--- Input material ---

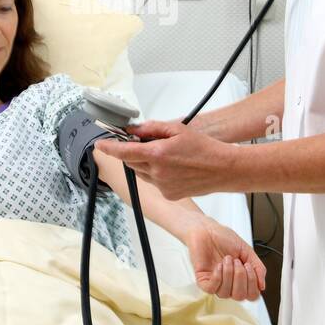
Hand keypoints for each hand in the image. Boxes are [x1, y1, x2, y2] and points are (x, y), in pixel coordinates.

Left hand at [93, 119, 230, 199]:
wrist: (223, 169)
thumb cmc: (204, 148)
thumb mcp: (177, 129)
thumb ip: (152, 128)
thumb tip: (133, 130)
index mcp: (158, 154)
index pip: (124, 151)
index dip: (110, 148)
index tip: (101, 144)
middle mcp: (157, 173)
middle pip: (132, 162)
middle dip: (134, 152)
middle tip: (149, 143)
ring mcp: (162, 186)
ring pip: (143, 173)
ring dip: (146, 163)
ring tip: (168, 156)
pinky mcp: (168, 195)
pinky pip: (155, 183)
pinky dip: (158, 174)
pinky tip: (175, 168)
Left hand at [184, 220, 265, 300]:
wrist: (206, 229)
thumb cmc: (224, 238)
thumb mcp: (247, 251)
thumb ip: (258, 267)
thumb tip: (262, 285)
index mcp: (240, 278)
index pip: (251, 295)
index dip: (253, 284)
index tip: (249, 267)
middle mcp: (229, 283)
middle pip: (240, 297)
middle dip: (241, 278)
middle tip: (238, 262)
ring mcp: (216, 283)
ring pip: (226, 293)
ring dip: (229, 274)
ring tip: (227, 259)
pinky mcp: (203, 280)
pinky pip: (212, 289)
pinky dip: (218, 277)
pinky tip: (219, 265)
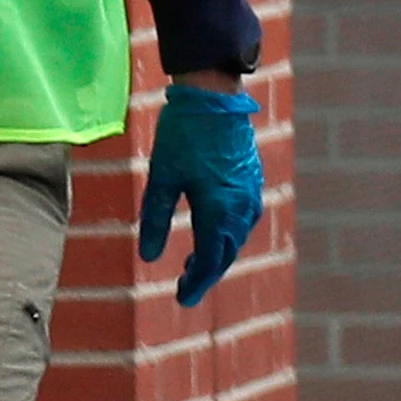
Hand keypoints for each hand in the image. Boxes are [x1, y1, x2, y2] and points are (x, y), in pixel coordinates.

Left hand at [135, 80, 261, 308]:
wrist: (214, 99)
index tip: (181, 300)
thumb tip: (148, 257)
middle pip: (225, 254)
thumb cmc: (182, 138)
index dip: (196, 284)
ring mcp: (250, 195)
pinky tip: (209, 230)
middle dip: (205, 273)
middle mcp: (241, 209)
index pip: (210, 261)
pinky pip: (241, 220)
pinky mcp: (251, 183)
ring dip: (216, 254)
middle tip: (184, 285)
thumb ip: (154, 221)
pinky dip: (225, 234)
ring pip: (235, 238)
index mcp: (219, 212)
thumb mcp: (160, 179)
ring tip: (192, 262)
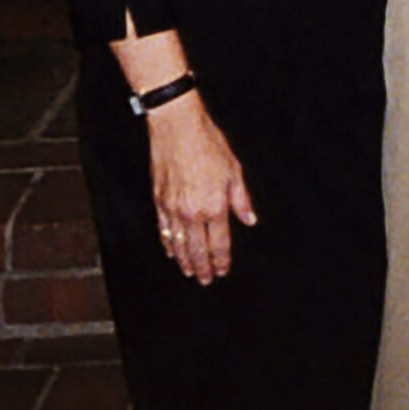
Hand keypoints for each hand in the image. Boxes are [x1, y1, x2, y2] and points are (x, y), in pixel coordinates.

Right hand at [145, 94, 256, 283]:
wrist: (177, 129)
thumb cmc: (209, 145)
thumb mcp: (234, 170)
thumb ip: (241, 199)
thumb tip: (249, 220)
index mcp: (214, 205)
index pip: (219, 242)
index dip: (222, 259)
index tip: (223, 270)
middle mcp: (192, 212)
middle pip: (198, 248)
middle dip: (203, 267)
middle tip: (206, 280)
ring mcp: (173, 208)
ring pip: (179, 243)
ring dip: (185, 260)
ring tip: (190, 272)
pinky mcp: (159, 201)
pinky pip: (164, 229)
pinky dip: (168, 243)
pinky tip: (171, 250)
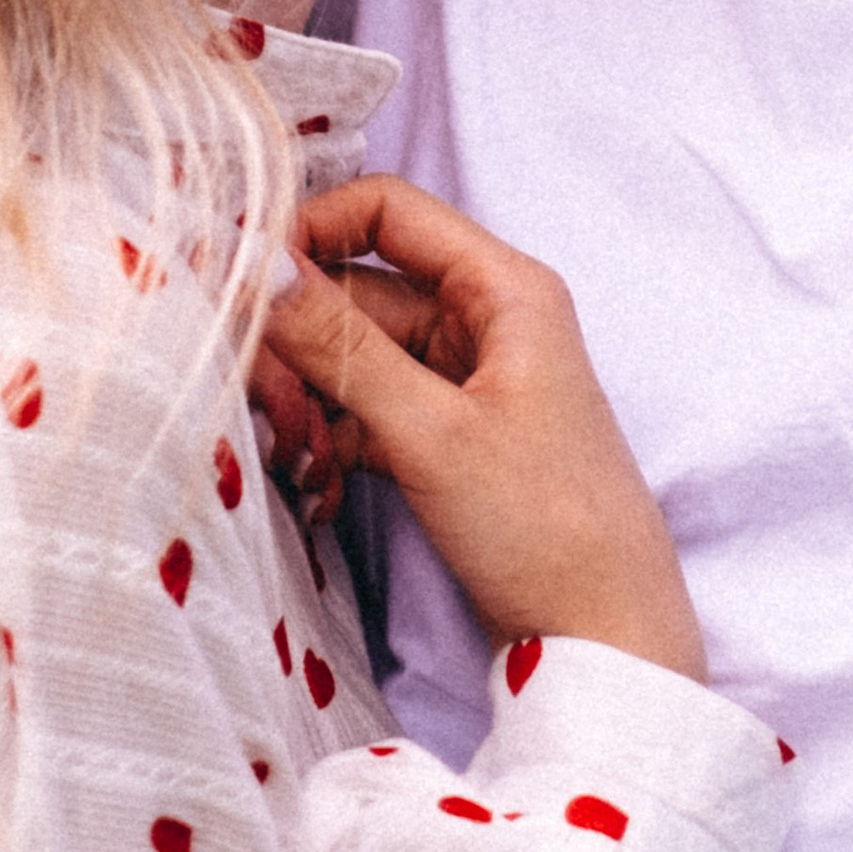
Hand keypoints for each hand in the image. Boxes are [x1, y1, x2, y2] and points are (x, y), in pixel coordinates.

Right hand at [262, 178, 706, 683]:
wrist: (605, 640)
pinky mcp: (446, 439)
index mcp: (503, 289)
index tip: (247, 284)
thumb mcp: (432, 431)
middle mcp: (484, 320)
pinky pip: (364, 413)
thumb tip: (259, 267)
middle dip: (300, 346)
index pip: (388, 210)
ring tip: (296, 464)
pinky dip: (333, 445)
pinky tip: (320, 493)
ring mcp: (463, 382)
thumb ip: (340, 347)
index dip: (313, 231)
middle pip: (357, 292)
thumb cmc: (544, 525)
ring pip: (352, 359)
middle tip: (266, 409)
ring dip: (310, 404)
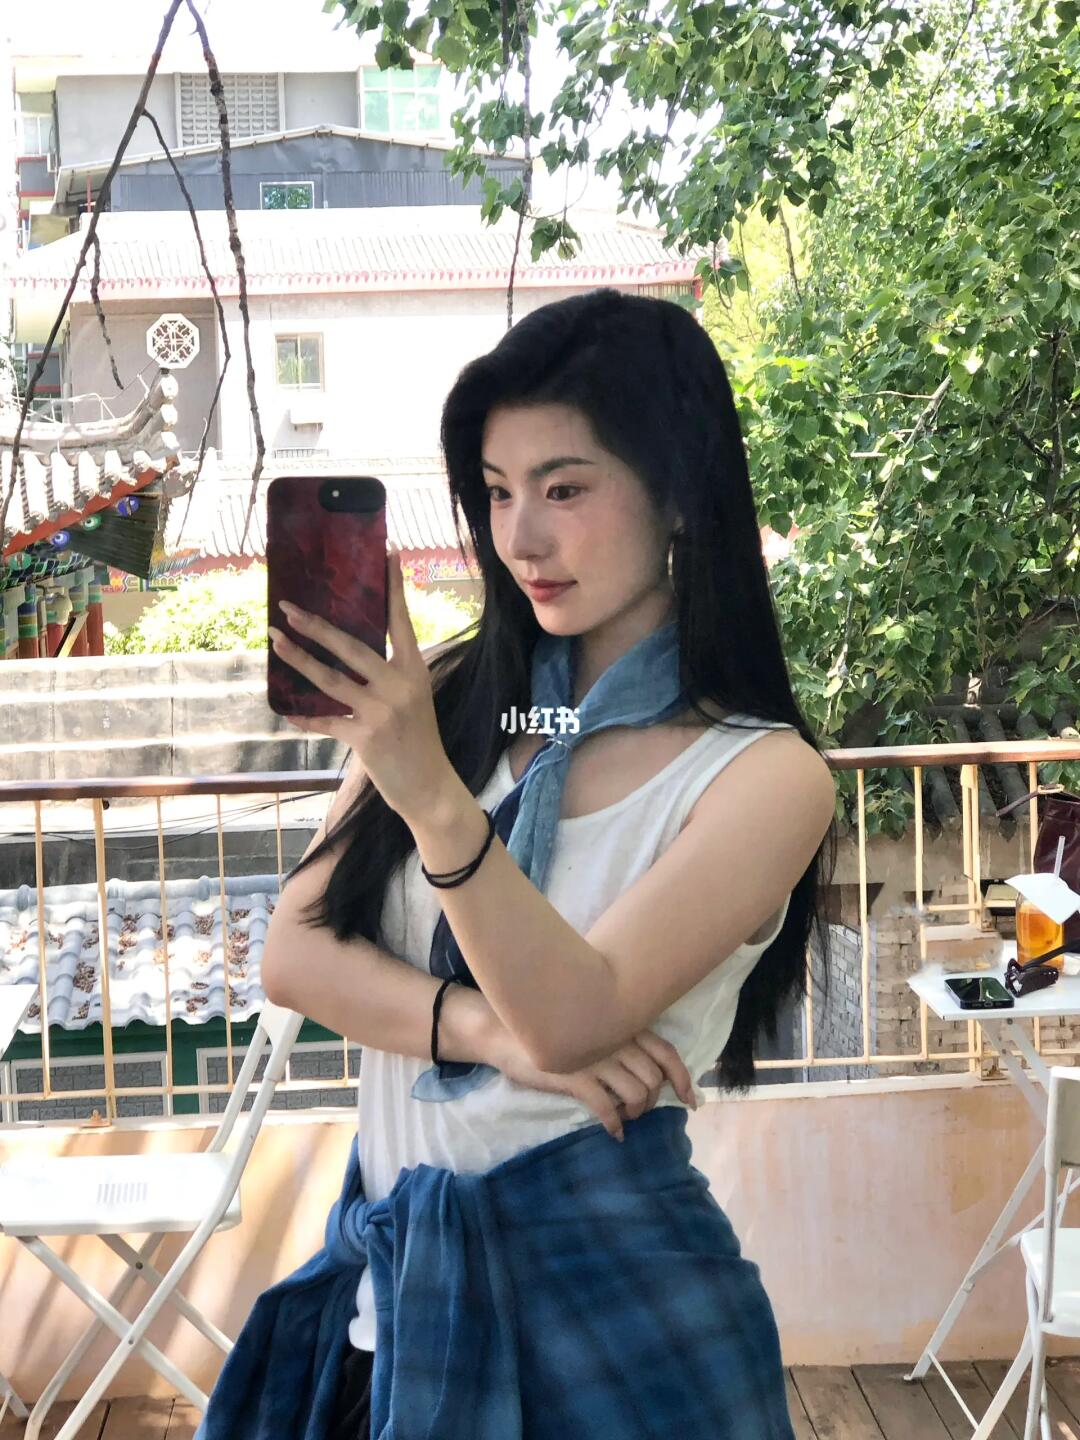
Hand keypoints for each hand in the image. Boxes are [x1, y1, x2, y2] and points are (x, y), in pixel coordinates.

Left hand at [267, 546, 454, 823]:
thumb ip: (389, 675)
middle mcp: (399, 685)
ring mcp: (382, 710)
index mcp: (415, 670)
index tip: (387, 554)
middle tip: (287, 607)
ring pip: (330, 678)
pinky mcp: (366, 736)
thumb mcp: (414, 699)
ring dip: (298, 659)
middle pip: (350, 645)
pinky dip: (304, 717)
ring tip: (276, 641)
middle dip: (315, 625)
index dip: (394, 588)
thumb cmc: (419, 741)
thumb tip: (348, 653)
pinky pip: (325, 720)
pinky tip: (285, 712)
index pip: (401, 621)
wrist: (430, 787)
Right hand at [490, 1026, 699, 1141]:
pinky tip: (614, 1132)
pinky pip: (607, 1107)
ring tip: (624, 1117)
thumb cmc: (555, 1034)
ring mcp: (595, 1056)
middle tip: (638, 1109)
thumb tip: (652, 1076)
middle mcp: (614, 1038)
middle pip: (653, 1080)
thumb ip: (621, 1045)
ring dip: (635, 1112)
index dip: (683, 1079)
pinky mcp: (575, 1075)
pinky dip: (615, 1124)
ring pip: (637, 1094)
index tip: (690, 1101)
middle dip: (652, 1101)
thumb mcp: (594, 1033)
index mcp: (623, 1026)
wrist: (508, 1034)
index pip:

---

Activity: Transcribe, word for word, the lines of the listing above from the one that contains "middle tip: (184, 285)" through the one that contains "ring mcp: (595, 1056)", keeping both ends and dropping the pictures.

Task output:
middle tip: (184, 285)
thumb ip: (154, 221)
pinky dip: (225, 234)
ring pip: (235, 238)
index mcp: (219, 212)
thumb mcp: (160, 179)
ring tip: (192, 262)
Hand keypoints for each hand in the image. Boxes are [x1, y1, x2, y2] and points are (x, y), in pixel coordinates.

Right hand at [145, 94, 256, 283]:
wrist: (177, 129)
thumb cmc: (209, 145)
thumb mcp: (234, 170)
thumb ip: (241, 199)
thumb tip: (249, 220)
index mcp: (214, 205)
index pip: (219, 242)
index dip: (222, 259)
index tip: (223, 270)
middle mcp: (192, 212)
middle pip: (198, 248)
middle dip: (203, 267)
middle tip: (206, 280)
ring mcp: (173, 208)
ring pip: (179, 243)
ring dip: (185, 260)
ring tip: (190, 272)
pinky mcp: (159, 201)
pinky pip: (164, 229)
pinky dip: (168, 243)
pinky tip: (171, 250)
Hand keypoints for each hand in the image. Boxes are [x1, y1, x2, y2] and points are (x, y), in pixel coordinates.

Right hand at [262, 178, 706, 683]:
wrist: (605, 640)
pinky mcp: (446, 439)
index mcp: (503, 289)
index tip: (247, 284)
thumb mcp: (432, 431)
middle mcp: (484, 320)
pinky pip: (364, 413)
thumb tip: (259, 267)
middle dip: (300, 346)
index pip: (388, 210)
ring tip: (296, 464)
pinky dip: (333, 445)
pinky tip: (320, 493)
ring mcp: (463, 382)
thumb ip: (340, 347)
index dip: (313, 231)
middle pip: (357, 292)
thumb cmc: (544, 525)
ring pip: (352, 359)
middle tip: (266, 409)
ring dip: (310, 404)
Hand keypoints for each hand in the image. Boxes are [x1, y1, x2, y2] and points are (x, y), in pixel coordinates.

Left hand at [267, 546, 454, 823]:
thumb ip: (389, 675)
middle mcp: (399, 685)
ring mcp: (382, 710)
index mcp: (415, 670)
index tip: (387, 554)
middle tip: (287, 607)
ring pip: (330, 678)
pinky mcp: (366, 736)
thumb mcp: (414, 699)
ring dip: (298, 659)
middle pip: (350, 645)
pinky dip: (304, 717)
ring tip: (276, 641)
middle dip: (315, 625)
index dip: (394, 588)
thumb cmc: (419, 741)
thumb tip: (348, 653)
pinky pip: (325, 720)
pinky tip: (285, 712)
index pip: (401, 621)
wrist: (430, 787)
Right hand at [490, 1026, 699, 1141]:
pinky tip: (614, 1132)
pinky pip: (607, 1107)
ring tip: (624, 1117)
thumb cmc: (555, 1034)
ring mcp: (595, 1056)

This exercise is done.